### Extract provided:
_____
Why SiriusXM’s head of people is betting on skills-based design to future-proof its workforce
Faye Tylee on why jobs are being “unbundled,” how SiriusXM is making career paths more visible and flexible, and more.
• 6 min read
Faye Tylee is the chief people and administrative officer at SiriusXM, leading the company’s enterprise people strategy including talent, rewards, culture, and employee experience. She’s set to speak at HR Brew’s upcoming summit, Talent 2030 Collective: Recruit, Retain, Repeat, on April 21 about how HR teams are building systems that support growth at scale. Before then, we had a chance to get her thoughts on the shift from reactive people strategy to intentional workforce design.
The following has been edited for length and clarity.
If you zoom out, what’s the biggest shift happening in the talent landscape right now that HR leaders can’t afford to ignore?
The biggest shift is how work itself is being redefined, which is driven by AI and a move toward a more skills-based, future-of-work model. As AI accelerates, jobs are no longer static. They’re being unbundled into tasks that are automated, augmented, or remain distinctly human, which is fundamentally changing how we think about roles, careers, and capability-building.
At SiriusXM, that’s pushing us to move beyond traditional role-based hiring toward a more dynamic, skills-based approach. We’re focused on helping team members understand the skills they have today, the ones they’ll need next, and how to build them through more transparent, structured development opportunities. It’s about making career paths more visible, flexible, and aligned to where the business is going.
Some of the questions we’re actively working through: What skills will matter most for our future? Which capabilities are universal across SiriusXM? How do we better map skills to the work being done, and how can AI and productivity tools help accelerate that?
_____
### Input material:
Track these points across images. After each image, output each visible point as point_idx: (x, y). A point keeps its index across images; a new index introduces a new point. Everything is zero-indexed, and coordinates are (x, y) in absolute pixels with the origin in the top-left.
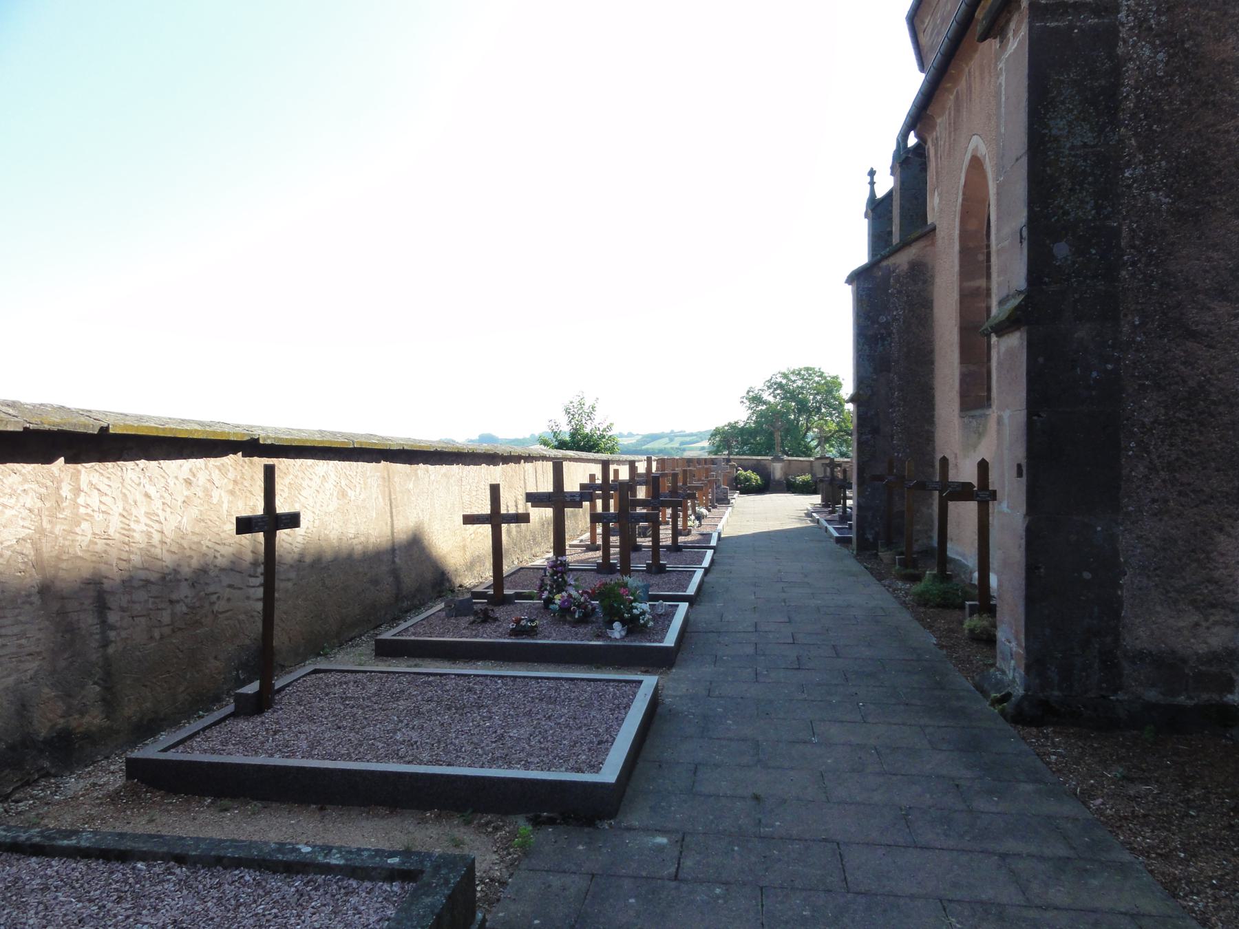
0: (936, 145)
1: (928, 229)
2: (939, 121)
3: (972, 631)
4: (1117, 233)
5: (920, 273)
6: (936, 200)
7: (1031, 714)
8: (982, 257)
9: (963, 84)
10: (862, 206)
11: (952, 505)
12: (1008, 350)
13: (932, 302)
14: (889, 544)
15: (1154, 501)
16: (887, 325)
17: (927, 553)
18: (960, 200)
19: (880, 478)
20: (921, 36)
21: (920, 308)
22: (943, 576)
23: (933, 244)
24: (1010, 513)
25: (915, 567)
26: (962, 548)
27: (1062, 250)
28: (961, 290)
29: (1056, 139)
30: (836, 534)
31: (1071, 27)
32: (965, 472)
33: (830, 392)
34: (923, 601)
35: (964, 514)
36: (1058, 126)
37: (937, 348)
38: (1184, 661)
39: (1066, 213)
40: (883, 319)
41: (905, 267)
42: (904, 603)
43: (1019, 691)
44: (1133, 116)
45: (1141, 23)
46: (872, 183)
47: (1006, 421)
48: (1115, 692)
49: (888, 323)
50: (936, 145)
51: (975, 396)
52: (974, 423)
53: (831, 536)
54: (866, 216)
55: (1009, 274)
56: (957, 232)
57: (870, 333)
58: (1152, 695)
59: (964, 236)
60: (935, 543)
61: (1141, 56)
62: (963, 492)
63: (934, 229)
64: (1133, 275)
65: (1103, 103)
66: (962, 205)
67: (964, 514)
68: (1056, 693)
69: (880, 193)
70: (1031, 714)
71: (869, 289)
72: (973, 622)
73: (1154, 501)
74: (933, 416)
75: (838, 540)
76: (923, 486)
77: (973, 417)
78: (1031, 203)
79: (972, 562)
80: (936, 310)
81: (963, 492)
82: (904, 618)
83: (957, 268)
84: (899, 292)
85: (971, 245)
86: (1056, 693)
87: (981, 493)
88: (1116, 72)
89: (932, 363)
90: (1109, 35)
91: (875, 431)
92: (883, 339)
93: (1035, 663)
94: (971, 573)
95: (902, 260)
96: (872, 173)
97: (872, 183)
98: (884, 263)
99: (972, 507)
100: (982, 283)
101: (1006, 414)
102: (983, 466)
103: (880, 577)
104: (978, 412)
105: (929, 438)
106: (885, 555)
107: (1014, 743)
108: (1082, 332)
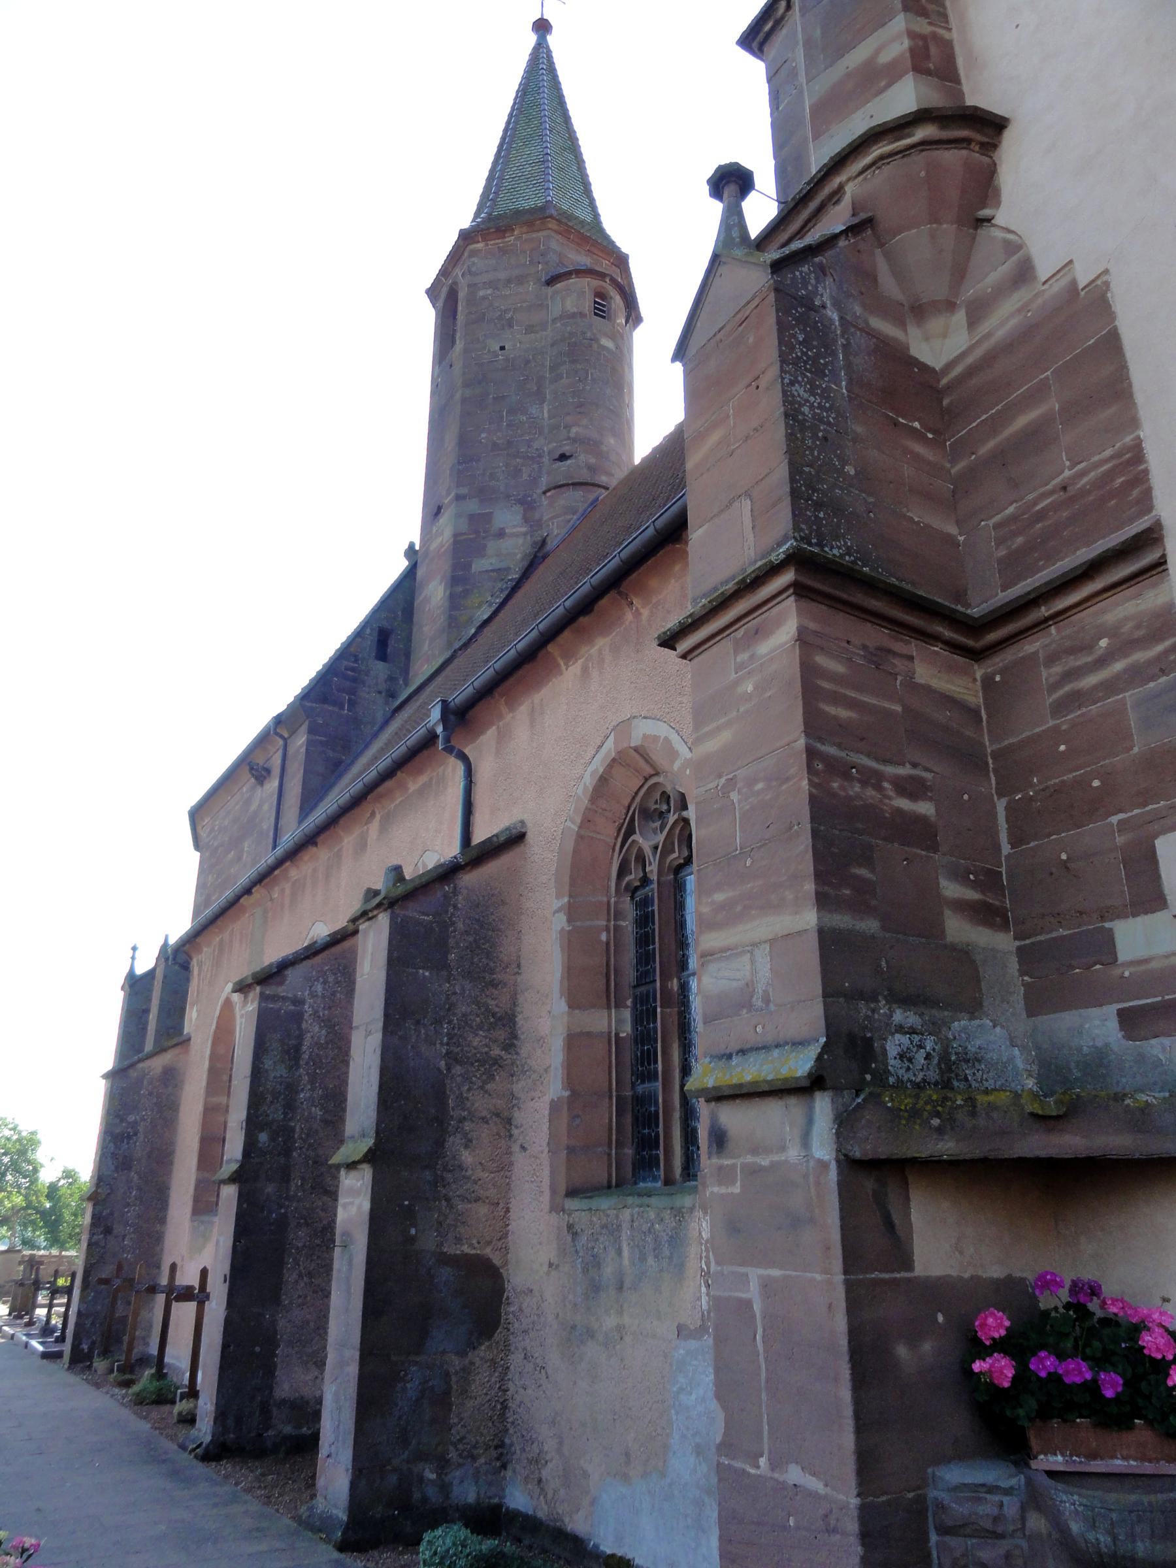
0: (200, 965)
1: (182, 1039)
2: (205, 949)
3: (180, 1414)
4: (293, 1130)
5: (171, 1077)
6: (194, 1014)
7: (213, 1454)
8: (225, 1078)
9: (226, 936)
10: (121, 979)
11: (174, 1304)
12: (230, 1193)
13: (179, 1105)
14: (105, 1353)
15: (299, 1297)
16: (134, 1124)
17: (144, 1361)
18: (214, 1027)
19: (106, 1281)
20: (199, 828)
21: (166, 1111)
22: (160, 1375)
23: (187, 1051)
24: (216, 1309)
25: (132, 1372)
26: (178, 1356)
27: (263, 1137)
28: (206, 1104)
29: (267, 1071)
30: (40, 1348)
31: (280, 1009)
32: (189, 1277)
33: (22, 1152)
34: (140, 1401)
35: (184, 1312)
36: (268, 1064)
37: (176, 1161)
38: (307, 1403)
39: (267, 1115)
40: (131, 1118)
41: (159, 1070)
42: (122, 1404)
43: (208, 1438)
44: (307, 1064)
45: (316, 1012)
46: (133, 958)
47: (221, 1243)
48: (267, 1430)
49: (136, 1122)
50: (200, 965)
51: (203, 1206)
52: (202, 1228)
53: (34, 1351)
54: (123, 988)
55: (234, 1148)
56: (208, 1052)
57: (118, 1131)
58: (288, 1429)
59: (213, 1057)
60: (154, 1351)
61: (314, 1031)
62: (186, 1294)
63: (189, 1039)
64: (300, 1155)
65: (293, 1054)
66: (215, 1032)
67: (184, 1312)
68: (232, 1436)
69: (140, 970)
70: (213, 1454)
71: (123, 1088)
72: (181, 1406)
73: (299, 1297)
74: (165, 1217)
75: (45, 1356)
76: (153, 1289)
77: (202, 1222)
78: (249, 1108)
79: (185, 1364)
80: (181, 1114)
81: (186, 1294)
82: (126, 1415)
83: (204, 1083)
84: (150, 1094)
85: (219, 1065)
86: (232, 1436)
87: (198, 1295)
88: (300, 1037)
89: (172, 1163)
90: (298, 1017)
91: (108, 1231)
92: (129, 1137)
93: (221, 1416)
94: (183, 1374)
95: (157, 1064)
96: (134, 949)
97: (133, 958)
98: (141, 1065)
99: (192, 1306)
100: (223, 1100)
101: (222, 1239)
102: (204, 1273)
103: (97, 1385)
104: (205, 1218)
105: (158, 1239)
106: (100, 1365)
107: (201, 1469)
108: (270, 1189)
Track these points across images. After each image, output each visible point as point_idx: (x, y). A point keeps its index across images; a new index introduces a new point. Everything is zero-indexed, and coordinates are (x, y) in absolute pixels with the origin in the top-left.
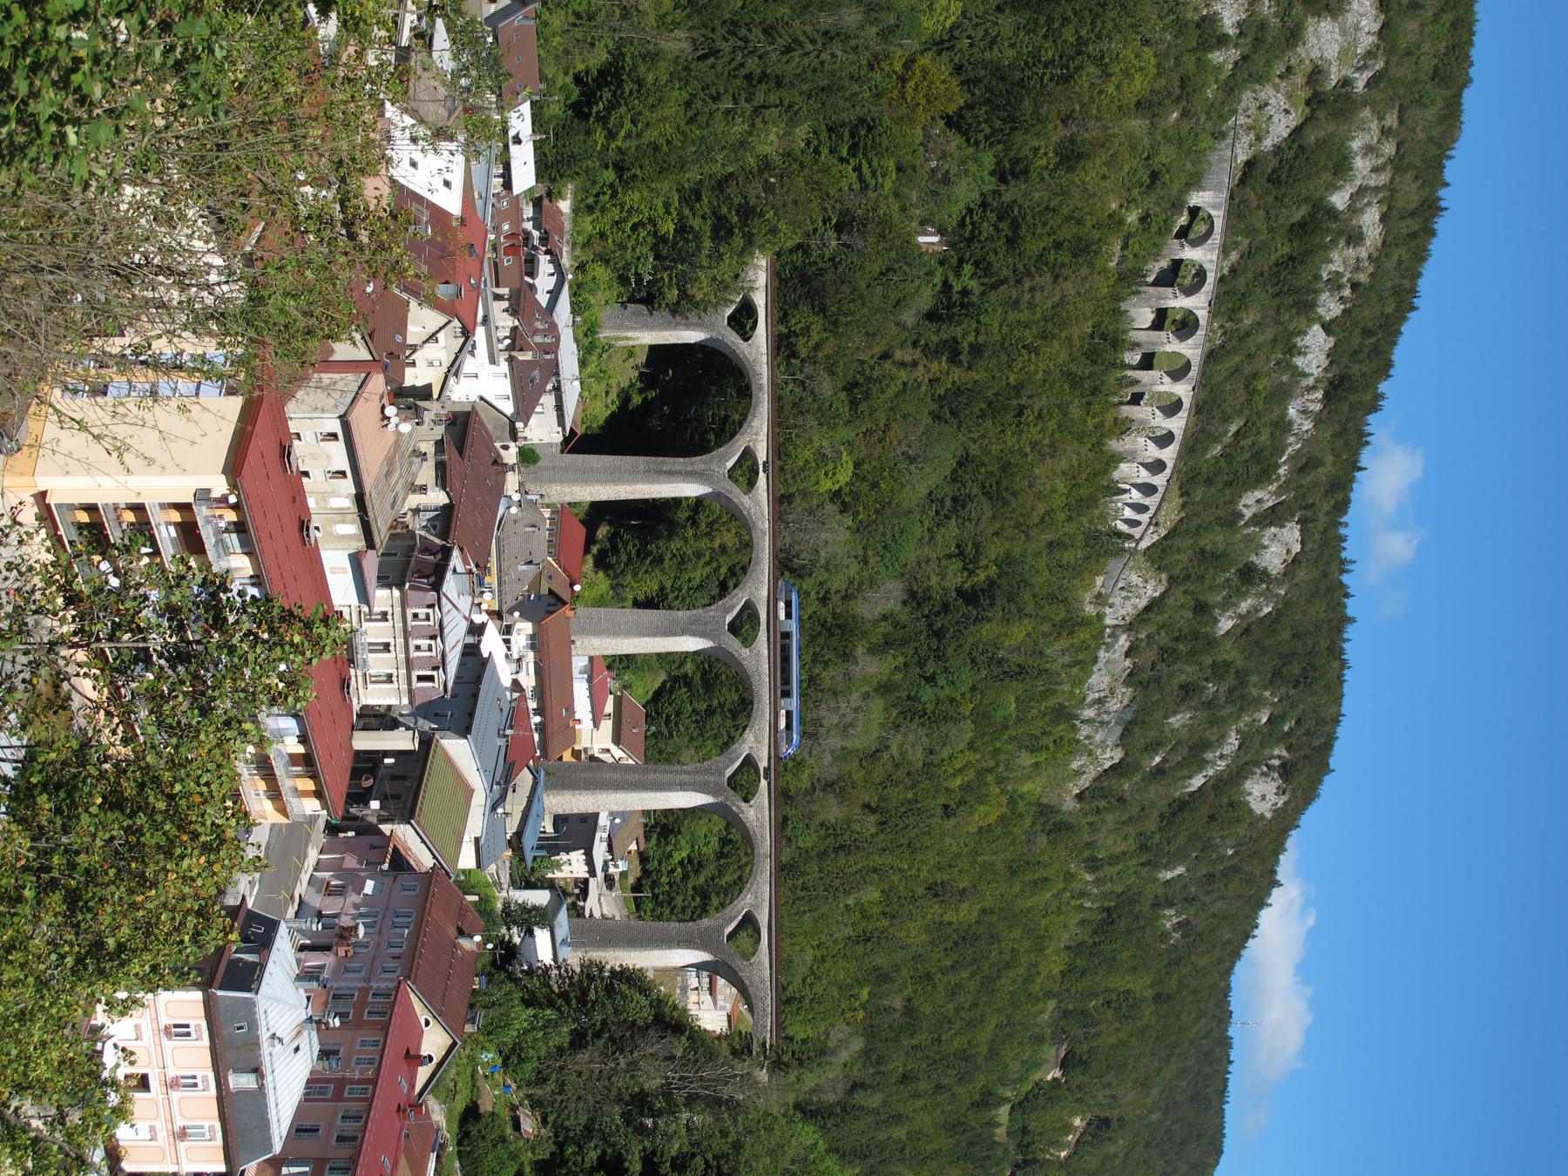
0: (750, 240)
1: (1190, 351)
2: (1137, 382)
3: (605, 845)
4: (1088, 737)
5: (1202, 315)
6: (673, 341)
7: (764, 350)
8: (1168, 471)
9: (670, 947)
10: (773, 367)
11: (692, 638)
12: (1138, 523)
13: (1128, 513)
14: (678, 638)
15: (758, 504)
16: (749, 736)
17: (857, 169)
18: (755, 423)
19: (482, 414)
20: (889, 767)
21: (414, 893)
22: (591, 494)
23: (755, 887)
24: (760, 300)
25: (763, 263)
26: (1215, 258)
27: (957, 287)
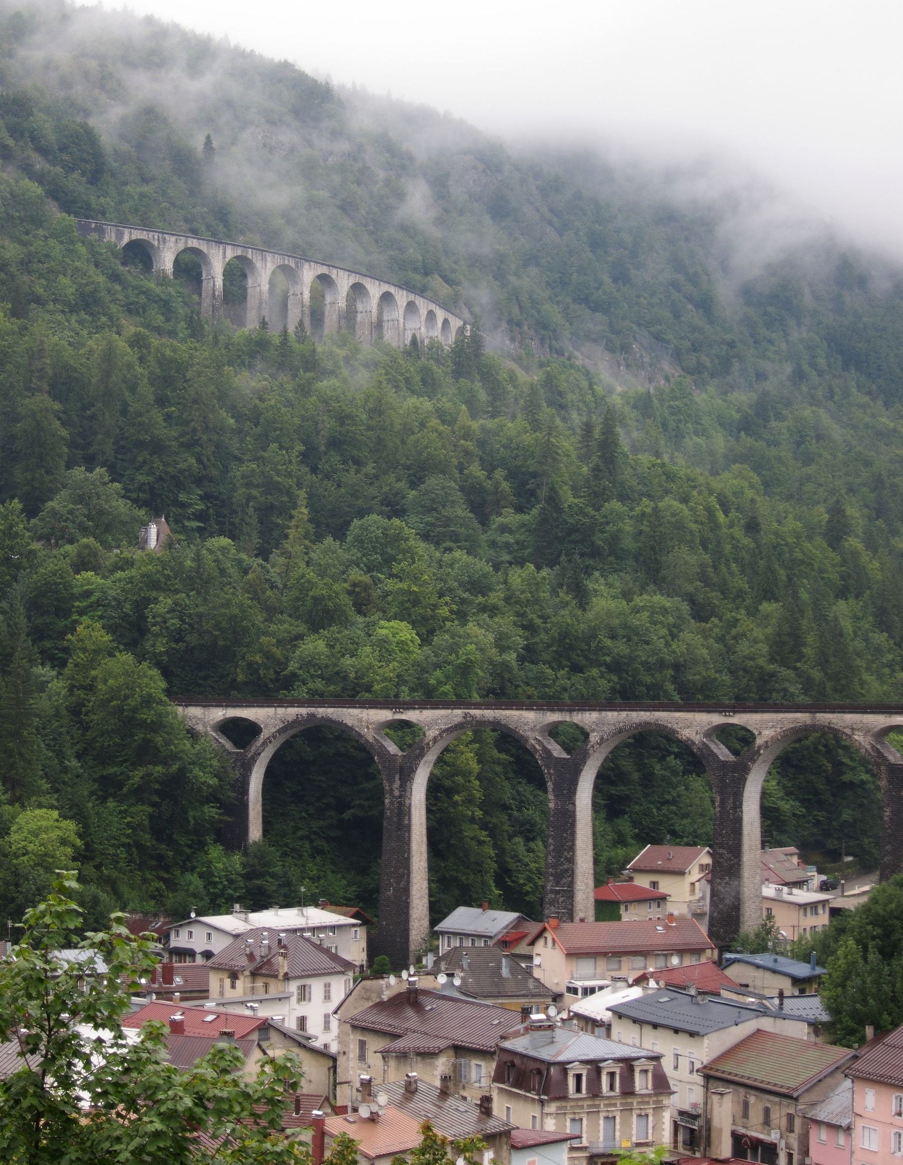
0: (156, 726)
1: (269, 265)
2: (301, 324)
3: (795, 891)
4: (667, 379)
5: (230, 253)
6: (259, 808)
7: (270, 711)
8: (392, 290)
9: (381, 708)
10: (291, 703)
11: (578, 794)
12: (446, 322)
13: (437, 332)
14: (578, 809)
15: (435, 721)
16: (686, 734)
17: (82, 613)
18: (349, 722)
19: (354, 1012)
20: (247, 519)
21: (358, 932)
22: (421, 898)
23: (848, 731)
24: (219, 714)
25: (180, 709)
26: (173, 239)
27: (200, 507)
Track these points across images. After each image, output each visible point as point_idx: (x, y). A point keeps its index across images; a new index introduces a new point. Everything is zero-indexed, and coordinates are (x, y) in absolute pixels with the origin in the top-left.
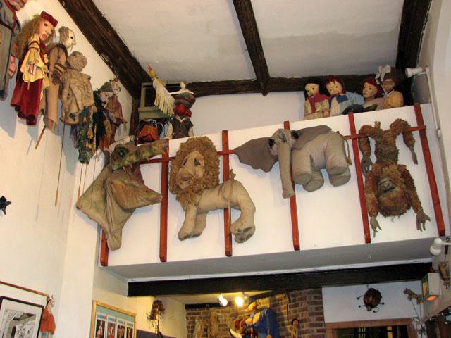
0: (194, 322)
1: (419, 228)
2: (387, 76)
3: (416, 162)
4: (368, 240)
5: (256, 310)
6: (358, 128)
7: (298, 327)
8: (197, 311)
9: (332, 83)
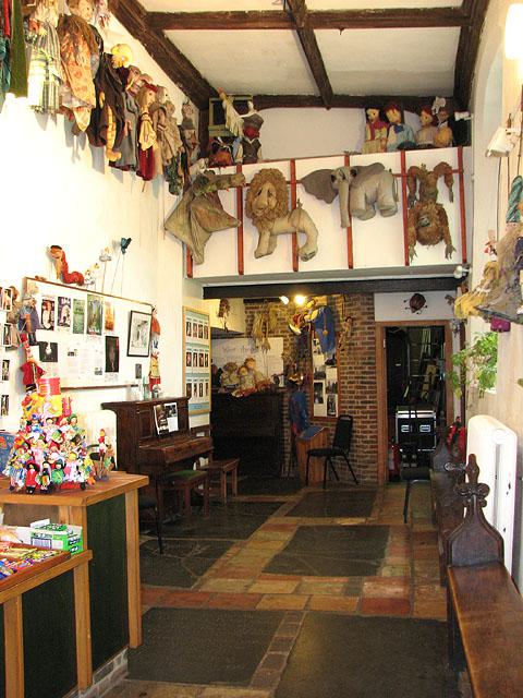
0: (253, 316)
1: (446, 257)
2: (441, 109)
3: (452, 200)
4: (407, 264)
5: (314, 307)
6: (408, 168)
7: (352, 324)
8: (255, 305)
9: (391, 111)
_____
### Brief 1:
From the SiriusXM interview, copy the stretch from "Why SiriusXM’s head" through "intentional workforce design." word for word.
### Brief 2:
Render the listing, from its first line through the line containing "12: (1008, 350)", as a Markdown table with the columns Row and Entry, omitting blank lines and the picture markers. Include nothing past that line.

### Final answer 1:
Why SiriusXM’s head of people is betting on skills-based design to future-proof its workforce
Faye Tylee on why jobs are being “unbundled,” how SiriusXM is making career paths more visible and flexible, and more.
• 6 min read
Faye Tylee is the chief people and administrative officer at SiriusXM, leading the company’s enterprise people strategy including talent, rewards, culture, and employee experience. She’s set to speak at HR Brew’s upcoming summit, Talent 2030 Collective: Recruit, Retain, Repeat, on April 21 about how HR teams are building systems that support growth at scale. Before then, we had a chance to get her thoughts on the shift from reactive people strategy to intentional workforce design.

### Final answer 2:
| Row | Entry |
|---|---|
| 1 | Track these points across images. After each image, output each visible point as point_idx: (x, y). A point keeps its index across images; a new index introduces a new point. Everything is zero-indexed, and coordinates are (x, y) in absolute pixels with the origin in the top-left. |
| 2 | 0: (936, 145) |
| 3 | 1: (928, 229) |
| 4 | 2: (939, 121) |
| 5 | 3: (972, 631) |
| 6 | 4: (1117, 233) |
| 7 | 5: (920, 273) |
| 8 | 6: (936, 200) |
| 9 | 7: (1031, 714) |
| 10 | 8: (982, 257) |
| 11 | 9: (963, 84) |
| 12 | 10: (862, 206) |
| 13 | 11: (952, 505) |
| 14 | 12: (1008, 350) |